Attorney General Holder first announced the comprehensive pattern or practice investigation into the Ferguson Police Department after visiting that community in August 2014, and hearing directly from residents about police practices and the lack of trust between FPD and those they are sworn to protect. The investigation focused on the FPD’s use of force, including deadly force; stops, searches and arrests; discriminatory policing; and treatment of detainees inside Ferguson’s city jail by Ferguson police officers.
In the course of its pattern or practice investigation, the Civil Rights Division reviewed more than 35,000 pages of police records; interviewed and met with city, police and court officials, including the FPD’s chief and numerous other officers; conducted hundreds of in-person and telephone interviews, as well as participated in meetings with community members and groups; observed Ferguson Municipal Court sessions, and; analyzed FPD’s data on stops, searches and arrests. It found that the combination of Ferguson’s focus on generating revenue over public safety, along with racial bias, has a profound effect on the FPD’s police and court practices, resulting in conduct that routinely violates the Constitution and federal law. The department also found that these patterns created a lack of trust between the FPD and significant portions of Ferguson’s residents, especially African Americans.
The department found that the FPD has a pattern or practice of:
- Conducting stops without reasonable suspicion and arrests without probable cause in violation of the Fourth Amendment;
- Interfering with the right to free expression in violation of the First Amendment; and
- Using unreasonable force in violation of the Fourth Amendment.

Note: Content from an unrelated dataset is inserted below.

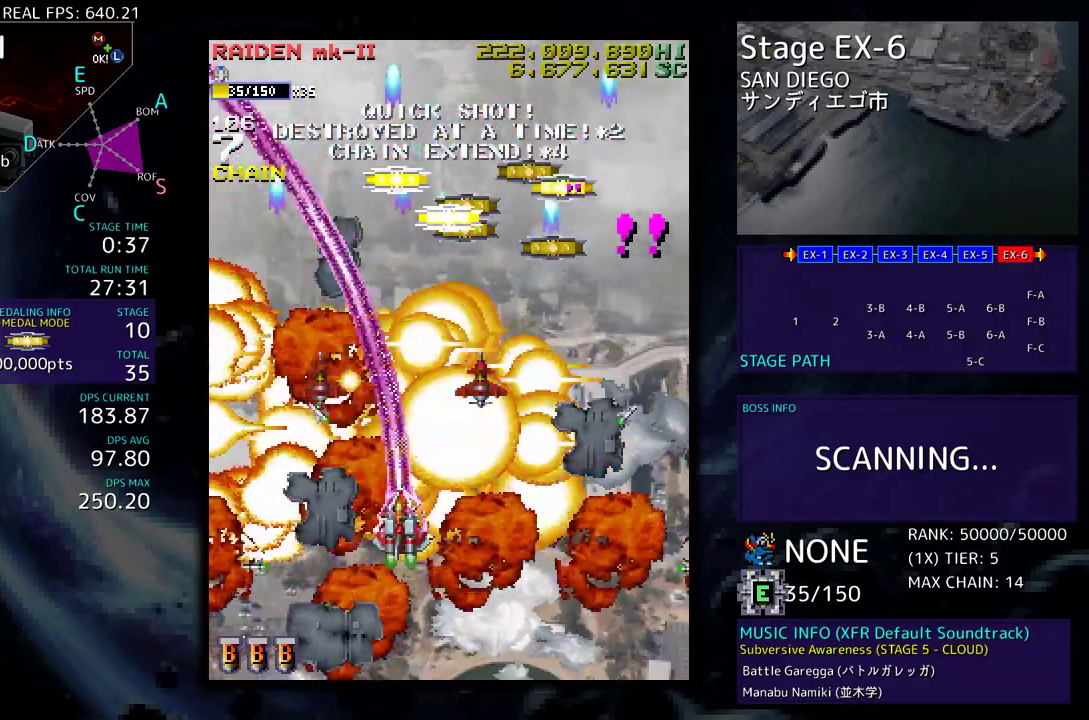
{"buttons": [], "events": [[83, "DPAD_DOWN", "down"], [100, "DPAD_RIGHT", "down"], [117, "DPAD_DOWN", "up"], [117, "DPAD_RIGHT", "up"], [117, "DPAD_UP", "down"], [167, "DPAD_RIGHT", "down"], [200, "DPAD_UP", "up"], [217, "DPAD_DOWN", "down"], [300, "DPAD_DOWN", "up"], [300, "DPAD_RIGHT", "up"]]}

The department found that Ferguson Municipal Court has a pattern or practice of:
- Focusing on revenue over public safety, leading to court practices that violate the 14th Amendment's due process and equal protection requirements.
- Court practices exacerbating the harm of Ferguson's unconstitutional police practices
- and imposing particular hardship upon Ferguson's most vulnerable residents, especially upon those living in or near poverty. Minor offenses can generate crippling debts, result in jail time because of an inability to pay and result in the loss of a driver's license, employment, or housing.
The department found a pattern or practice of racial bias in both the FPD and municipal court:
- The harms of Ferguson's police and court practices are borne disproportionately by African Americans and that this disproportionate impact is avoidable.
- Ferguson's harmful court and police practices are due, at least in part, to intentional discrimination, as demonstrated by direct evidence of racial bias and stereotyping about African Americans by certain Ferguson police and municipal court officials.